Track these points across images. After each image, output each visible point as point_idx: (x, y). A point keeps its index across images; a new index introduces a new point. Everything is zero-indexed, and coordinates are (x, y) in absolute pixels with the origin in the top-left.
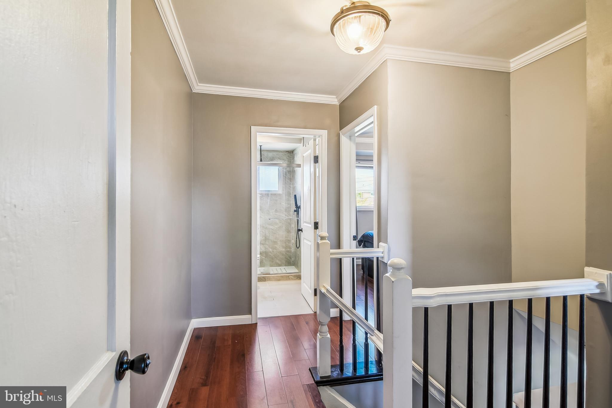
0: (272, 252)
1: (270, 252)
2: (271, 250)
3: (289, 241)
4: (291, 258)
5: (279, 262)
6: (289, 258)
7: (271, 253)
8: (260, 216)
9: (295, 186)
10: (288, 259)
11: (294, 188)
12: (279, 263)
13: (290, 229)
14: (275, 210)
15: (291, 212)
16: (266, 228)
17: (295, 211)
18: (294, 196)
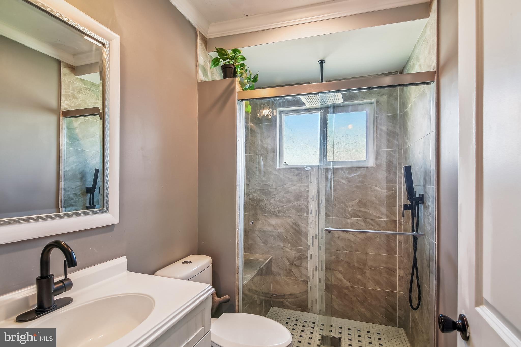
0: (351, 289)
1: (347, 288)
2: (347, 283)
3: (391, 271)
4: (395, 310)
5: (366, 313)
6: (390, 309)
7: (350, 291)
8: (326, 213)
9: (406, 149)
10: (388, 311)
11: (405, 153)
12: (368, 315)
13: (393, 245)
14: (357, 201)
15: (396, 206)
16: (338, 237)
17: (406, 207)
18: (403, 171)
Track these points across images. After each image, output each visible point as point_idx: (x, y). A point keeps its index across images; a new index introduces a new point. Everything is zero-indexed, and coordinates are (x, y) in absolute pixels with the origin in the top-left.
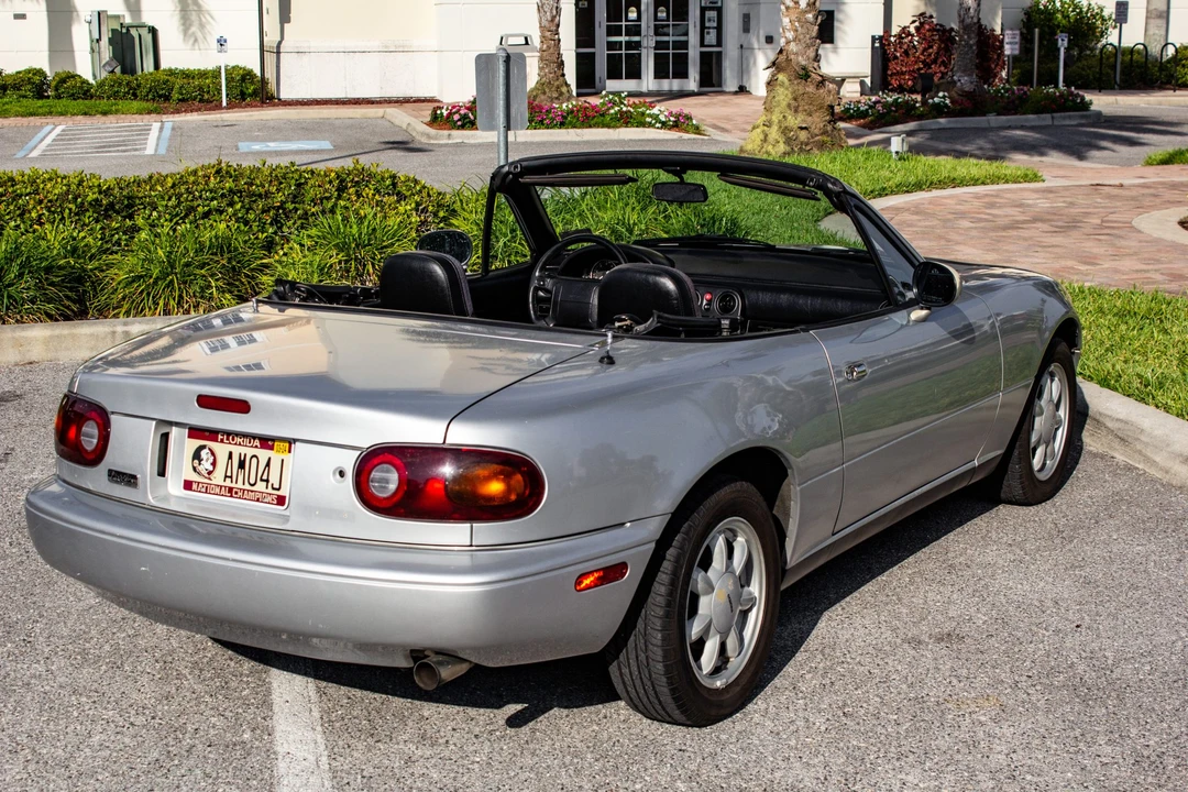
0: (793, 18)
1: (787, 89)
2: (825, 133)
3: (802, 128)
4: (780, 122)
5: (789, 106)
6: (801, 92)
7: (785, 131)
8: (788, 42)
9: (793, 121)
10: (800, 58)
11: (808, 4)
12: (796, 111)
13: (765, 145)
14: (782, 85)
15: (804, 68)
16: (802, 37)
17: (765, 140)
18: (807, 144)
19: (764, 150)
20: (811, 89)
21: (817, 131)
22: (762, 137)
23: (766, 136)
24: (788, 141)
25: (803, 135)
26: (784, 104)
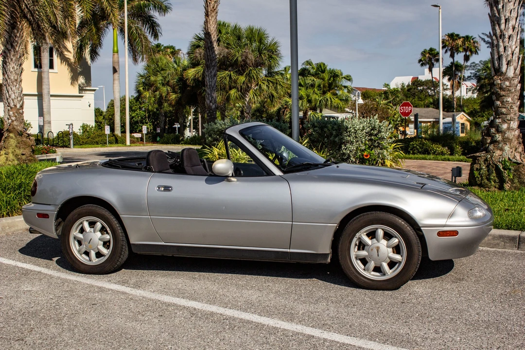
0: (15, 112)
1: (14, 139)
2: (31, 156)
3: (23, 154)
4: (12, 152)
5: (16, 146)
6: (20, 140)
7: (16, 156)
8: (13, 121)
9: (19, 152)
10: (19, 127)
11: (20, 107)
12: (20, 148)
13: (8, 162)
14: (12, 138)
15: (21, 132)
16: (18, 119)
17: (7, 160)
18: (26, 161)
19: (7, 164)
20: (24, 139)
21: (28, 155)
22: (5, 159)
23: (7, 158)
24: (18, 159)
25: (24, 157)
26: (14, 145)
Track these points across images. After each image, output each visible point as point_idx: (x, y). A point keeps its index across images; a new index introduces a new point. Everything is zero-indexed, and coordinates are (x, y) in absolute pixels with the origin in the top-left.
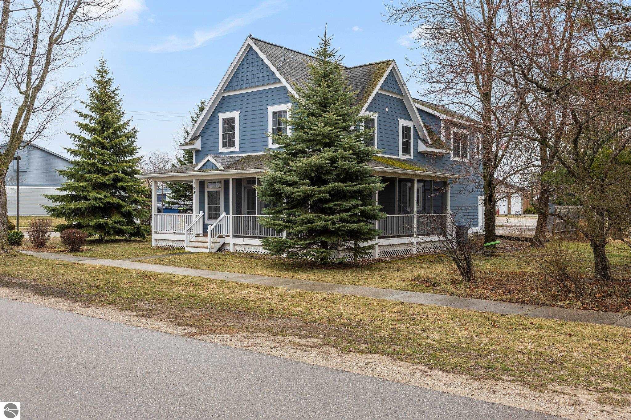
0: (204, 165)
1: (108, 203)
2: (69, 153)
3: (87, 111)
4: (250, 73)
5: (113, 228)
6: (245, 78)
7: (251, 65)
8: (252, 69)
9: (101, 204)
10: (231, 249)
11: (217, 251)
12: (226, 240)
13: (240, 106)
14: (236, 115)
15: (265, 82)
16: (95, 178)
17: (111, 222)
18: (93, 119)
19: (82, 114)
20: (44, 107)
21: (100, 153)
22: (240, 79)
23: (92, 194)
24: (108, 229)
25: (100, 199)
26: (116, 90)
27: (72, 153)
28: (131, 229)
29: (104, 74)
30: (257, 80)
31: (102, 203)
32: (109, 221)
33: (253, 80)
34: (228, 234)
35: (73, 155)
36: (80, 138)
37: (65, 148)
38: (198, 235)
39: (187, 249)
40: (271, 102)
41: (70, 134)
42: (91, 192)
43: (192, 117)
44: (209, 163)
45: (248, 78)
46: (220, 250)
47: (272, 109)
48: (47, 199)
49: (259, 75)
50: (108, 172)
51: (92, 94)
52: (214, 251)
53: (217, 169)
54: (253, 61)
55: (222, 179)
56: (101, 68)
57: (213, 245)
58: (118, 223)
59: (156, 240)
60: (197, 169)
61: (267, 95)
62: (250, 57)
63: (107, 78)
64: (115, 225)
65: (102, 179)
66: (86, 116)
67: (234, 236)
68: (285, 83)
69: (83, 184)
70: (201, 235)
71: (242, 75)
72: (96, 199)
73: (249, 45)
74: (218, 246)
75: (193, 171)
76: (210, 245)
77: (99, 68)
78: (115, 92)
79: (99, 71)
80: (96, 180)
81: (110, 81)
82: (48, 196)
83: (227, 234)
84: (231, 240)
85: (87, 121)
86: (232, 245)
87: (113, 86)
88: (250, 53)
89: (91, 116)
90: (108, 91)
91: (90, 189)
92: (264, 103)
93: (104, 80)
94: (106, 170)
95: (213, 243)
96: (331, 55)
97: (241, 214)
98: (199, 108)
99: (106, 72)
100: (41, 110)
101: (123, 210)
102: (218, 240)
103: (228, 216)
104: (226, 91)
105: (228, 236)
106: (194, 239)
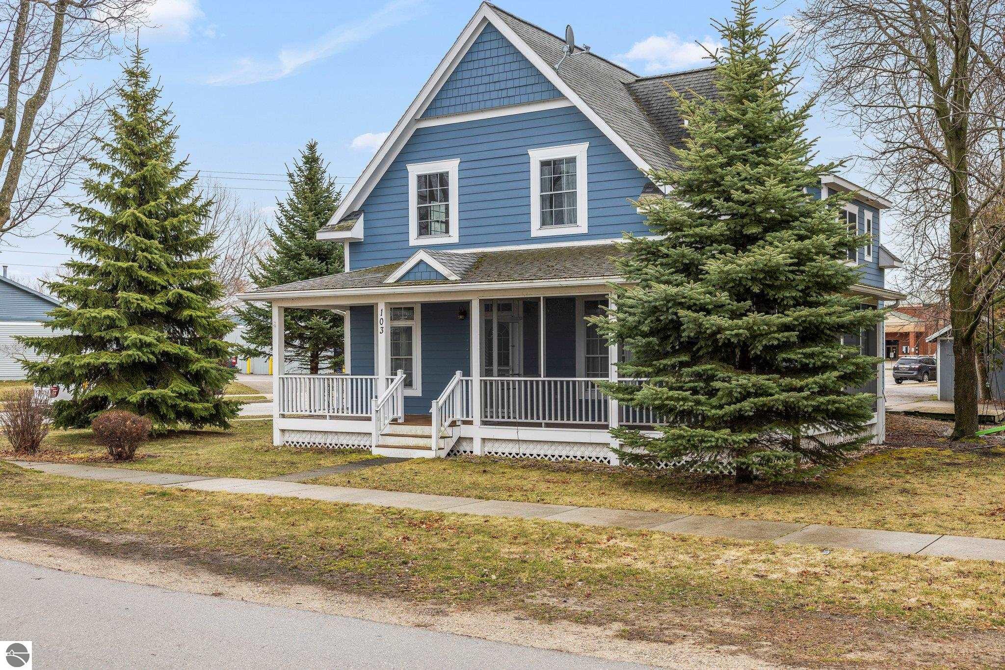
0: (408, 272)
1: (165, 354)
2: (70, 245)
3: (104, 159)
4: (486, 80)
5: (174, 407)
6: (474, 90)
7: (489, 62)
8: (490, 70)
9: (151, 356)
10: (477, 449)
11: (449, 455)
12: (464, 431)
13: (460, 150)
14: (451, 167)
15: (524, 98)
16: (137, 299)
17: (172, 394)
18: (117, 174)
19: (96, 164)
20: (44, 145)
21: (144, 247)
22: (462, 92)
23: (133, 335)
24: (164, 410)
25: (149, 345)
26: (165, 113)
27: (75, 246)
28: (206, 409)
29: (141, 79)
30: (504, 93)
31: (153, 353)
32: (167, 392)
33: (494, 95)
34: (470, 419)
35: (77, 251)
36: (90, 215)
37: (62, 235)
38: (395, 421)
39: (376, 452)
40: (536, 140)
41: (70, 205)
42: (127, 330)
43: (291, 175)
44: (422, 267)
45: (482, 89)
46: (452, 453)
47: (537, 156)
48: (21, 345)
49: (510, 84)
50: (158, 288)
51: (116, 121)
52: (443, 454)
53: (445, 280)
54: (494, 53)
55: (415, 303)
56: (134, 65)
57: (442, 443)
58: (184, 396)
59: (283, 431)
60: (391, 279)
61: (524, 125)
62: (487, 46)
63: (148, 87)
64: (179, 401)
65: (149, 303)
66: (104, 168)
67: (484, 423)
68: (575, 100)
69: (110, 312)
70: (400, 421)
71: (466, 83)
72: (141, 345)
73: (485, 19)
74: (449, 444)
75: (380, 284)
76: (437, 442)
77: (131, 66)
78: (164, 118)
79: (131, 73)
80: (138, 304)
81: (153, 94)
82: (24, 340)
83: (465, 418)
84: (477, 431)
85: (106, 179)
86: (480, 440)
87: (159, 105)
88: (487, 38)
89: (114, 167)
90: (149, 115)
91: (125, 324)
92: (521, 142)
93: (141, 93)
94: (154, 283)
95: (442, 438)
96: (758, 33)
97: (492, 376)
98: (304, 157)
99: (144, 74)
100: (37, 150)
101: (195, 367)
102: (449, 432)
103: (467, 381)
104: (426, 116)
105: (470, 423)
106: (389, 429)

• **TASK PROMPT**
Reproduce all of the entries above word for word, omitting the pictures.

• **TASK SOLUTION**
Track these points across images. After each image, output each visible point as point_idx: (x, y). A point keeps its index across images; a new index introduces a new point. Everything is zero-indexed, and coordinates are (x, y) in absolute pixels with the origin in the top-left.
0: (272, 252)
1: (270, 252)
2: (271, 250)
3: (289, 241)
4: (291, 258)
5: (279, 262)
6: (289, 258)
7: (271, 253)
8: (260, 216)
9: (295, 186)
10: (288, 259)
11: (294, 188)
12: (279, 263)
13: (290, 229)
14: (275, 210)
15: (291, 212)
16: (266, 228)
17: (295, 211)
18: (294, 196)
0: (351, 289)
1: (347, 288)
2: (347, 283)
3: (391, 271)
4: (395, 310)
5: (366, 313)
6: (390, 309)
7: (350, 291)
8: (326, 213)
9: (406, 149)
10: (388, 311)
11: (405, 153)
12: (368, 315)
13: (393, 245)
14: (357, 201)
15: (396, 206)
16: (338, 237)
17: (406, 207)
18: (403, 171)
Track these points across images. After each image, output each visible point as point_idx: (x, y). A point keeps its index across images; a new index introduces a new point. Everything is zero-indexed, and coordinates are (x, y) in absolute pixels with the origin in the top-left.
0: (793, 18)
1: (787, 89)
2: (825, 133)
3: (802, 128)
4: (780, 122)
5: (789, 106)
6: (801, 92)
7: (785, 131)
8: (788, 42)
9: (793, 121)
10: (800, 58)
11: (808, 4)
12: (796, 111)
13: (765, 145)
14: (782, 85)
15: (804, 68)
16: (802, 37)
17: (765, 140)
18: (807, 144)
19: (764, 150)
20: (811, 89)
21: (817, 131)
22: (762, 137)
23: (766, 136)
24: (788, 141)
25: (803, 135)
26: (784, 104)
0: (15, 112)
1: (14, 139)
2: (31, 156)
3: (23, 154)
4: (12, 152)
5: (16, 146)
6: (20, 140)
7: (16, 156)
8: (13, 121)
9: (19, 152)
10: (19, 127)
11: (20, 107)
12: (20, 148)
13: (8, 162)
14: (12, 138)
15: (21, 132)
16: (18, 119)
17: (7, 160)
18: (26, 161)
19: (7, 164)
20: (24, 139)
21: (28, 155)
22: (5, 159)
23: (7, 158)
24: (18, 159)
25: (24, 157)
26: (14, 145)
Track these points across images. After each image, output each visible point as point_idx: (x, y). A point keeps its index across images; a new index introduces a new point. Everything is zero-indexed, and coordinates are (x, y) in absolute pixels with the origin in the top-left.
0: (204, 165)
1: (108, 203)
2: (69, 153)
3: (87, 111)
4: (250, 73)
5: (113, 228)
6: (245, 78)
7: (251, 65)
8: (252, 69)
9: (101, 204)
10: (231, 249)
11: (217, 251)
12: (226, 240)
13: (240, 106)
14: (236, 115)
15: (265, 82)
16: (95, 178)
17: (111, 222)
18: (93, 119)
19: (82, 114)
20: (44, 107)
21: (100, 153)
22: (240, 79)
23: (92, 194)
24: (108, 229)
25: (100, 199)
26: (116, 90)
27: (72, 153)
28: (131, 229)
29: (104, 74)
30: (257, 80)
31: (102, 203)
32: (109, 221)
33: (253, 80)
34: (228, 234)
35: (73, 155)
36: (80, 138)
37: (65, 148)
38: (198, 235)
39: (187, 249)
40: (271, 102)
41: (70, 134)
42: (91, 192)
43: (192, 117)
44: (209, 163)
45: (248, 78)
46: (220, 250)
47: (272, 109)
48: (47, 199)
49: (259, 75)
50: (108, 172)
51: (92, 94)
52: (214, 251)
53: (217, 169)
54: (253, 61)
55: (222, 179)
56: (101, 68)
57: (213, 245)
58: (118, 223)
59: (156, 240)
60: (197, 169)
61: (267, 95)
62: (250, 57)
63: (107, 78)
64: (115, 225)
65: (102, 179)
66: (86, 116)
67: (234, 236)
68: (285, 83)
69: (83, 184)
70: (201, 235)
71: (242, 75)
72: (96, 199)
73: (249, 45)
74: (218, 246)
75: (193, 171)
76: (210, 245)
77: (99, 68)
78: (115, 92)
79: (99, 71)
80: (96, 180)
81: (110, 81)
82: (48, 196)
83: (227, 234)
84: (231, 240)
85: (87, 121)
86: (232, 245)
87: (113, 86)
88: (250, 53)
89: (91, 116)
90: (108, 91)
91: (90, 189)
92: (264, 103)
93: (104, 80)
94: (106, 170)
95: (213, 243)
96: (331, 55)
97: (241, 214)
98: (199, 108)
99: (106, 72)
100: (41, 110)
101: (123, 210)
102: (218, 240)
103: (228, 216)
104: (226, 91)
105: (228, 236)
106: (194, 239)
0: (408, 272)
1: (165, 354)
2: (70, 245)
3: (104, 159)
4: (486, 80)
5: (174, 407)
6: (474, 90)
7: (489, 62)
8: (490, 70)
9: (151, 356)
10: (477, 449)
11: (449, 455)
12: (464, 431)
13: (460, 150)
14: (451, 167)
15: (524, 98)
16: (137, 299)
17: (172, 394)
18: (117, 174)
19: (96, 164)
20: (44, 145)
21: (144, 247)
22: (462, 92)
23: (133, 335)
24: (164, 410)
25: (149, 345)
26: (165, 113)
27: (75, 246)
28: (206, 409)
29: (141, 79)
30: (504, 93)
31: (153, 353)
32: (167, 392)
33: (494, 95)
34: (470, 419)
35: (77, 251)
36: (90, 215)
37: (62, 235)
38: (395, 421)
39: (376, 452)
40: (536, 140)
41: (70, 205)
42: (127, 330)
43: (291, 175)
44: (422, 267)
45: (482, 89)
46: (452, 453)
47: (537, 156)
48: (21, 345)
49: (510, 84)
50: (158, 288)
51: (116, 121)
52: (443, 454)
53: (445, 280)
54: (494, 53)
55: (415, 303)
56: (134, 65)
57: (442, 443)
58: (184, 396)
59: (283, 431)
60: (391, 279)
61: (524, 125)
62: (487, 46)
63: (148, 87)
64: (179, 401)
65: (149, 303)
66: (104, 168)
67: (484, 423)
68: (575, 100)
69: (110, 312)
70: (400, 421)
71: (466, 83)
72: (141, 345)
73: (485, 19)
74: (449, 444)
75: (380, 284)
76: (437, 442)
77: (131, 66)
78: (164, 118)
79: (131, 73)
80: (138, 304)
81: (153, 94)
82: (24, 340)
83: (465, 418)
84: (477, 431)
85: (106, 179)
86: (480, 440)
87: (159, 105)
88: (487, 38)
89: (114, 167)
90: (149, 115)
91: (125, 324)
92: (521, 142)
93: (141, 93)
94: (154, 283)
95: (442, 438)
96: (758, 33)
97: (492, 376)
98: (304, 157)
99: (144, 74)
100: (37, 150)
101: (195, 367)
102: (449, 432)
103: (467, 381)
104: (426, 116)
105: (470, 423)
106: (389, 429)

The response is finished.